Two designers nailed that: Kors, with his intelligent but special-feeling outerwear – “in New York, your coat is your calling card” – and surprising ideas for going-out clothes, like sequin pants worn with a silk, long-trained top, all worn with low pumps. “I can’t stand going to parties and seeing women having to take their shoes off,” Kors told CNN. The second was Wes Gordon, at Carolina Herrera, who put women smack in the middle of the action with a cast of art world stars (sculptor Rachel Feinstein, painter Amy Sherald, gallerist Hannah Traore) whom he called his muses – a cliché that, with the show’s smart styling, actually worked. “This is a collection about celebrating women,” Gordon said. And he meant it: his sophisticated coats, chic knit skirt suits and unfussy printed dresses are express routes to good style.

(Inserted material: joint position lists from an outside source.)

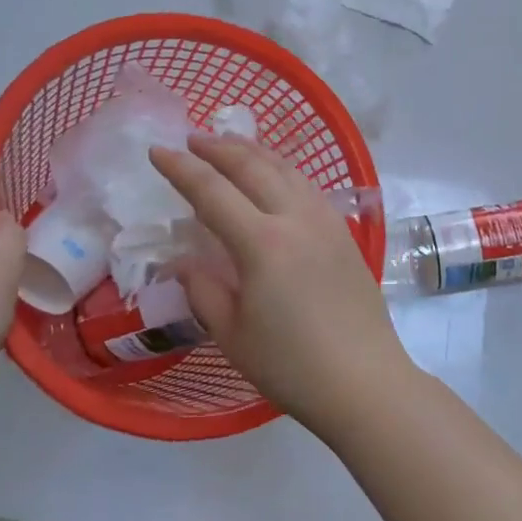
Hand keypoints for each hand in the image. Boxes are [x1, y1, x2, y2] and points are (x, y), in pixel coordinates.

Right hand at [150, 134, 414, 436]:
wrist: (364, 382)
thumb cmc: (291, 366)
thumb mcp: (232, 334)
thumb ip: (203, 290)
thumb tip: (183, 261)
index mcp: (262, 243)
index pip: (212, 192)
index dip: (181, 168)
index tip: (157, 151)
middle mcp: (295, 219)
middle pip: (253, 167)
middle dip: (219, 148)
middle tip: (192, 139)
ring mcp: (325, 222)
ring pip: (286, 169)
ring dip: (254, 152)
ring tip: (231, 145)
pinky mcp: (344, 233)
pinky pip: (307, 186)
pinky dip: (283, 170)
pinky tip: (276, 176)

“We did one gown,” he said, his eyes wide. “We’ve never done that before.” Carolina Herrera is a brand that, having dressed countless first ladies, could become stuck in its history or risk looking ridiculous in attempting to stay relevant. Rather than chasing trends or youth, Gordon is chasing a more worldly, more thoughtful woman. Smart – and aspirational!

Other designers are so caught up in the past that they are unable to move forward. Anyone who’s gotten back together with an ex, or whose understanding of “The Great Gatsby” extends beyond the image of Leonardo DiCaprio lifting up that champagne glass, knows that you can’t repeat the past.

Why, for example, are we stretching ourselves to revive the heyday of Proenza Schouler? Scott, whose sparkling brand Diotima has earned heaps of industry accolades, speaks reverently of Proenza Schouler, where she just landed as creative director after its founders Jack McCollough and Lazaro Hernandez decamped to LVMH-owned Loewe. “I thought a lot about who this woman is – she’s complex,” she said. She also thought a lot about what she considers the brand’s signatures, like grommets and technical textiles. But her deference to her predecessors led her down some unsteady paths, like so-so digital prints and pieces overworked with grommets and loops of fringe. The pieces that will really sing to a customer, like that blue dress or her knit skirt suits, seemed much more her taste and more right for today.

Proenza Schouler was considered the future of American fashion over a decade ago, but business was not exactly singing, financially or creatively, when the founders departed. And in today’s world, it is much more interesting to see a wildly creative, young Black Jamaican American woman’s idea of how a fancy, busy city gal should dress than worry about whether the brand is hewing to the “codes” established at a time when fashion’s priorities (socialiates, “uptown-meets-downtown”) are so foreign from today’s “complex woman.” She should be empowered to embrace her own idea of what monied, cultured women should wear.

Nowhere is the misguided pursuit of recreating the past more apparent than Calvin Klein, in its third season of an attempted reboot under Italian designer Veronica Leoni. She does not know whether she is conjuring the 1990s — when Carolyn Bessette Kennedy trotted around New York in the simplest black dresses and long unbrushed hair — or the 2010s — when white-collar workers still wore suiting and designers tried to offer something slightly funky — or 2023 — when The Row, Toteme, Kallmeyer and Fforme started offering clothes that make wealth and minimalism seem somehow eccentric and intimate. Calvin Klein comes off as a big slop of corporate-honed luxury from a machine, rather than thoughtful, sophisticated Americana from a human being’s mind.